_Travail demandé_.
Rédigez la suite de l'article consacré au paiement des heures supplémentaires en cas de congé payé ou d'arrêt maladie, en reprenant juste après sa dernière phrase.

_Extrait du document_.
--

Un changement législatif récent pourrait bien provoquer une augmentation de salaire pour des millions de salariés français. Cette modification, passée presque inaperçue, concerne ceux qui travaillent sous le régime des 35 heures hebdomadaires. Voici ce que cela signifie concrètement pour les employés concernés.
Résumé en 3 points
En vertu de l’article 31-2 de la Charte des droits fondamentaux de l’Union européenne, toute mesure dissuadant un salarié de prendre ses congés payés est interdite. La Cour de cassation a récemment rendu un avis pour harmoniser le droit français avec ces normes européennes. Cette décision pourrait transformer l’approche des entreprises en matière de gestion des congés et des arrêts maladie.
Auparavant, les heures supplémentaires n’étaient pas toujours payées si un salarié prenait un congé payé ou était en arrêt maladie. Par exemple, un salarié travaillant 7 heures par jour et effectuant une heure supplémentaire du lundi au jeudi pouvait voir ses heures non rémunérées s’il prenait un congé le vendredi, car le total hebdomadaire ne dépassait pas 35 heures. Désormais, ces heures supplémentaires seront prises en compte même en cas de congé ou d’arrêt maladie, garantissant au salarié une rémunération complète.

--

_Données fournies_.
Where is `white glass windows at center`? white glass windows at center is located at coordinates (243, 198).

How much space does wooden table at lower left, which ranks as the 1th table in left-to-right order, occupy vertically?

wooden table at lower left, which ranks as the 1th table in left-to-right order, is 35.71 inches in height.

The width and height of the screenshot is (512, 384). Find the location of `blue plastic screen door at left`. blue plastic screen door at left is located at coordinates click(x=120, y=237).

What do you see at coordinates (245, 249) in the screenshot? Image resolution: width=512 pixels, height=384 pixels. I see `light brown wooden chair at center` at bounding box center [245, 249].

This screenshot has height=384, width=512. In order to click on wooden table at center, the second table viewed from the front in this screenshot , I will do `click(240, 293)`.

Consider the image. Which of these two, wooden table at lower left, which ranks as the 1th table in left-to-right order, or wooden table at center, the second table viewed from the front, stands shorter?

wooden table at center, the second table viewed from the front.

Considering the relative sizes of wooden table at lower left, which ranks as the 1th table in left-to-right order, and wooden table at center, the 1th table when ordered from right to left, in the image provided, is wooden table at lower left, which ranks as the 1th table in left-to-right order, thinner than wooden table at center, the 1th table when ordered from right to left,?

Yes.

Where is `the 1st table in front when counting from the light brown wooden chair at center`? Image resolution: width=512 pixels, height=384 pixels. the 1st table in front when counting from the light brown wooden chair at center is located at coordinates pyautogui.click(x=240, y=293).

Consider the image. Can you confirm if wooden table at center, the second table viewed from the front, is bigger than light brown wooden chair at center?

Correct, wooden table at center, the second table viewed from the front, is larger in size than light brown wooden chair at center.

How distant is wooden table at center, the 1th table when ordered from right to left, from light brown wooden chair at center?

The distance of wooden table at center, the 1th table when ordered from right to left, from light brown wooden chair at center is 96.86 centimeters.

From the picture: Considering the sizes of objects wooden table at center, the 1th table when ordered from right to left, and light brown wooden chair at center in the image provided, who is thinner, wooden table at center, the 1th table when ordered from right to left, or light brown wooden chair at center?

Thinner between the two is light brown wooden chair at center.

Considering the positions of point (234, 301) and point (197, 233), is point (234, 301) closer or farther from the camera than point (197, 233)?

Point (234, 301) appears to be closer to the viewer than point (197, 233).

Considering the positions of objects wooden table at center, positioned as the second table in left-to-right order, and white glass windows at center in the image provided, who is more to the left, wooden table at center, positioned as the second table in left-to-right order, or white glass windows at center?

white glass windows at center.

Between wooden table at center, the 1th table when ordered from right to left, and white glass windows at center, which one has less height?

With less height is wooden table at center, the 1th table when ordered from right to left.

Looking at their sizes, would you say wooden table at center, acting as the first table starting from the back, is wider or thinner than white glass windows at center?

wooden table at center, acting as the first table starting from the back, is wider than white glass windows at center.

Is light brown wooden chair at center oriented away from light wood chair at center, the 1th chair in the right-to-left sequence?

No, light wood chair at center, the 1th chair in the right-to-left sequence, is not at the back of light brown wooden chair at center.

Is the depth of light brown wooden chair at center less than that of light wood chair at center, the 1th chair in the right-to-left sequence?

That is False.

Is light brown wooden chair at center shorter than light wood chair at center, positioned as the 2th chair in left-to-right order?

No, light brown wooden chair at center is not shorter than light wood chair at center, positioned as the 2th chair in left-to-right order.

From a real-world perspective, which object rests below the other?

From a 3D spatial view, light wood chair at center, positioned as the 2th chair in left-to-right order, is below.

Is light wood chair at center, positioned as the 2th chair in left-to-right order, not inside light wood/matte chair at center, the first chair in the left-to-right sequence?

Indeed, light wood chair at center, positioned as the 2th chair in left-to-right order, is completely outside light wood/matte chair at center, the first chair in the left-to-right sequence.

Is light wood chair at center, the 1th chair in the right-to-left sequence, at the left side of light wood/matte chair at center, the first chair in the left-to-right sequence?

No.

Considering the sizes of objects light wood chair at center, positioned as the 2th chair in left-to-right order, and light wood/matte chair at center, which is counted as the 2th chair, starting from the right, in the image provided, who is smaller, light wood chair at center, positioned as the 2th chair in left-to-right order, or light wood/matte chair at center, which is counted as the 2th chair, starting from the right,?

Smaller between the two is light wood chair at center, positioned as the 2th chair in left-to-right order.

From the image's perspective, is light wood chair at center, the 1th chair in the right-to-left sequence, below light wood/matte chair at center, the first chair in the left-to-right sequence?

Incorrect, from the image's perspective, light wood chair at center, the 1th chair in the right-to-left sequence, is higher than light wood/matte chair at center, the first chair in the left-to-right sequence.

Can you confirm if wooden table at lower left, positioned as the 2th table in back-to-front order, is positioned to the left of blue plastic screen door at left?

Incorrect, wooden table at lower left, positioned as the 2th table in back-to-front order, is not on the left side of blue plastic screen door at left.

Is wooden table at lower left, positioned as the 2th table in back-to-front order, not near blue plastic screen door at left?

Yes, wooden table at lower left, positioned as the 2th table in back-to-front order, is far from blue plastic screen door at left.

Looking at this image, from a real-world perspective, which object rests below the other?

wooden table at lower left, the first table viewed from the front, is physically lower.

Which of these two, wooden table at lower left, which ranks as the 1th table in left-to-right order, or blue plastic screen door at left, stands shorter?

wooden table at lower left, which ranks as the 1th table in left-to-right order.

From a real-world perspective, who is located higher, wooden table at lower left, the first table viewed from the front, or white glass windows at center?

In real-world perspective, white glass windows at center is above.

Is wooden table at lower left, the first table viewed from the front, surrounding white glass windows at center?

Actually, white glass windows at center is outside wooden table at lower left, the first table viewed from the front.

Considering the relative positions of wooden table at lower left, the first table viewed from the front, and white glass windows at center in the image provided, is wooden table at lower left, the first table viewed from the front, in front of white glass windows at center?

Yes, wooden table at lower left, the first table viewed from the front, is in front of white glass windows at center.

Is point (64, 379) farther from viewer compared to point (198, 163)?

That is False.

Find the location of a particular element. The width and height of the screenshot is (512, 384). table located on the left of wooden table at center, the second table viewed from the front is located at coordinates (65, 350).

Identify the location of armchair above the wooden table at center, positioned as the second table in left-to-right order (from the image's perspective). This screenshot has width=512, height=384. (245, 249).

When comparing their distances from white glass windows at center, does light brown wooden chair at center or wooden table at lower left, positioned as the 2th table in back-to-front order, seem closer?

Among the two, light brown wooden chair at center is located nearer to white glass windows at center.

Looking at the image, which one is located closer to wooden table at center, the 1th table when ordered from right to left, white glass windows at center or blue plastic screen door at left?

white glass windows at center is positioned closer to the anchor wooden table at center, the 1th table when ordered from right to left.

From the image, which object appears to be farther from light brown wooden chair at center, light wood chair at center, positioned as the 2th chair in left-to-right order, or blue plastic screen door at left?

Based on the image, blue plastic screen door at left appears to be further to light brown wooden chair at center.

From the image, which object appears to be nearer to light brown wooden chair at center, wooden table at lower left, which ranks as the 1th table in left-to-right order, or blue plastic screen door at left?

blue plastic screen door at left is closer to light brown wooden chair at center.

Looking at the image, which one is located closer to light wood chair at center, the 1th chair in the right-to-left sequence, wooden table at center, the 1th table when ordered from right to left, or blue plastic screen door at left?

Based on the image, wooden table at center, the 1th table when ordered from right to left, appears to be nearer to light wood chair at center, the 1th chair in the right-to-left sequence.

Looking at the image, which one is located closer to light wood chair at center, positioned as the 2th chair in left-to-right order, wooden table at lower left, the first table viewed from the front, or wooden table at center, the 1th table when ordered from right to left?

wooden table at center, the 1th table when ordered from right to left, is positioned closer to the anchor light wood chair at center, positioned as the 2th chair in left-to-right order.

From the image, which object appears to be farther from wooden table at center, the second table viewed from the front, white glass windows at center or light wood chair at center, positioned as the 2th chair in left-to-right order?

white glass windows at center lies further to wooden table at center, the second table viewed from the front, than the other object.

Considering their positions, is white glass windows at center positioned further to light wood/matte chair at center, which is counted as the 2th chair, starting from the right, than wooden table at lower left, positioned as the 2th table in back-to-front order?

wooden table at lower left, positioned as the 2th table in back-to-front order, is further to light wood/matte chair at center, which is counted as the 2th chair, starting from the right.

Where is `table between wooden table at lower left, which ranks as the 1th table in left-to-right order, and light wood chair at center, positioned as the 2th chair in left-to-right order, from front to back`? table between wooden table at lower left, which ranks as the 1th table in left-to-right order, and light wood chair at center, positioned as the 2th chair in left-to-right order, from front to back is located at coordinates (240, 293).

--

_Résultat obtenu_.
Cette évolution législative pourrait avoir un effet direct sur le pouvoir d’achat des salariés concernés. En reconnaissant le congé payé et l’arrêt maladie comme du temps de travail effectif, cette décision permet aux employés de bénéficier pleinement des heures supplémentaires effectuées. Cette avancée pourrait également encourager les salariés à prendre leurs congés sans craindre de perdre des revenus supplémentaires.
Le régime des 35 heures a été instauré en France au début des années 2000, sous le gouvernement Jospin, avec l’objectif de réduire le chômage et améliorer la qualité de vie des salariés. Cette réforme a introduit la semaine de travail de 35 heures comme durée légale, tout en permettant aux entreprises de négocier des aménagements. Au fil des années, ce dispositif a été sujet à de nombreux débats et ajustements, mais il reste un pilier central de la législation du travail en France.